CREATE INDEX IX_datecreated ON deliverypackage (datecreated) INCLUDE (quantity, dateremoved)

WITH (DROP_EXISTING = ON, PAD_INDEX = OFF, STATISTICS_NORECOMPUTE = OFF, SORT_IN_TEMPDB = ON, IGNORE_DUP_KEY = OFF, ONLINE = ON, ALLOW_ROW_LOCKS = ON, ALLOW_PAGE_LOCKS = ON, DATA_COMPRESSION = PAGE) ON [OEN_ARCHIVE_DATA1]

— 90.266 MB MB on index

Now query again:

/*

SQL Server parse and compile time:

CPU time = 0 ms, elapsed time = 0 ms.

(17 row(s) affected)

Table ‘Worktable’. Scan count 0, logical reads 0, physical reads 0, read-ahead reads 0, lob logical reads 0, lob physical reads 0, lob read-ahead reads 0.

Table ‘deliverypackage’. Scan count 1, logical reads 28, physical reads 0, read-ahead reads 0, lob logical reads 0, lob physical reads 0, lob read-ahead reads 0.

SQL Server Execution Times:

CPU time = 0 ms, elapsed time = 7 ms.

*/

Much better.

So what happens if I recreate the index with no compression instead?

CREATE INDEX IX_datecreated ON deliverypackage (datecreated) INCLUDE (quantity, dateremoved)

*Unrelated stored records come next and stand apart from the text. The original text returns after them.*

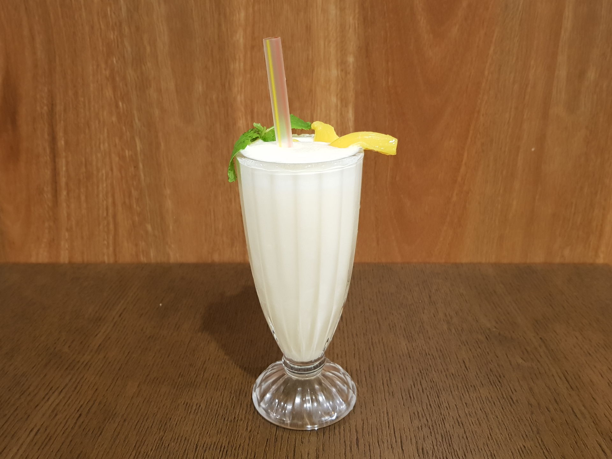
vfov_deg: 53.1
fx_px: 460
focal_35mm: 26
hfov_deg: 67.3
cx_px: 306
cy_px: 230
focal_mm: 4.2
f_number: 1.7
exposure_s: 1/17
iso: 200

WITH (DROP_EXISTING = ON, PAD_INDEX = OFF, STATISTICS_NORECOMPUTE = OFF, SORT_IN_TEMPDB = ON, IGNORE_DUP_KEY = OFF, ONLINE = ON, ALLOW_ROW_LOCKS = ON, ALLOW_PAGE_LOCKS = ON, DATA_COMPRESSION = NONE) ON [OEN_ARCHIVE_DATA2]

— 125.820 MB MB MB on index

SELECT DATEPART(hour, dateremoved) as hour, SUM(quantity) as quantity

FROM deliverypackage where datecreated >= ‘9/13/2010’ AND datecreated < ‘9/14/2010’

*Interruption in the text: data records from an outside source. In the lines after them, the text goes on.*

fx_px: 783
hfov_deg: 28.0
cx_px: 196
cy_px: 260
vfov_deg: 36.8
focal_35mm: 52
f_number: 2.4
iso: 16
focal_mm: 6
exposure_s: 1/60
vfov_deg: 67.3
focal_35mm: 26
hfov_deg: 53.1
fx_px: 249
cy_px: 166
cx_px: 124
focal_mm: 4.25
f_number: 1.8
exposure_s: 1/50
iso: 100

GROUP BY DATEPART(hour, dateremoved)

ORDER BY 1

/*

SQL Server parse and compile time:

CPU time = 0 ms, elapsed time = 3 ms.

(17 row(s) affected)

Table ‘Worktable’. Scan count 0, logical reads 0, physical reads 0, read-ahead reads 0, lob logical reads 0, lob physical reads 0, lob read-ahead reads 0.

Table ‘deliverypackage’. Scan count 1, logical reads 37, physical reads 0, read-ahead reads 0, lob logical reads 0, lob physical reads 0, lob read-ahead reads 0.

SQL Server Execution Times:

CPU time = 0 ms, elapsed time = 4 ms.

*/

37 reads instead of 24 but the elapsed time is 4 ms. instead of 7 ms.

What I can infer from this small test is that compression allows us to reduce the amount of I/O at the expense of CPU cycles. Also, there is a huge difference when an index is tuned to satisfy a query without needing to look back at the row.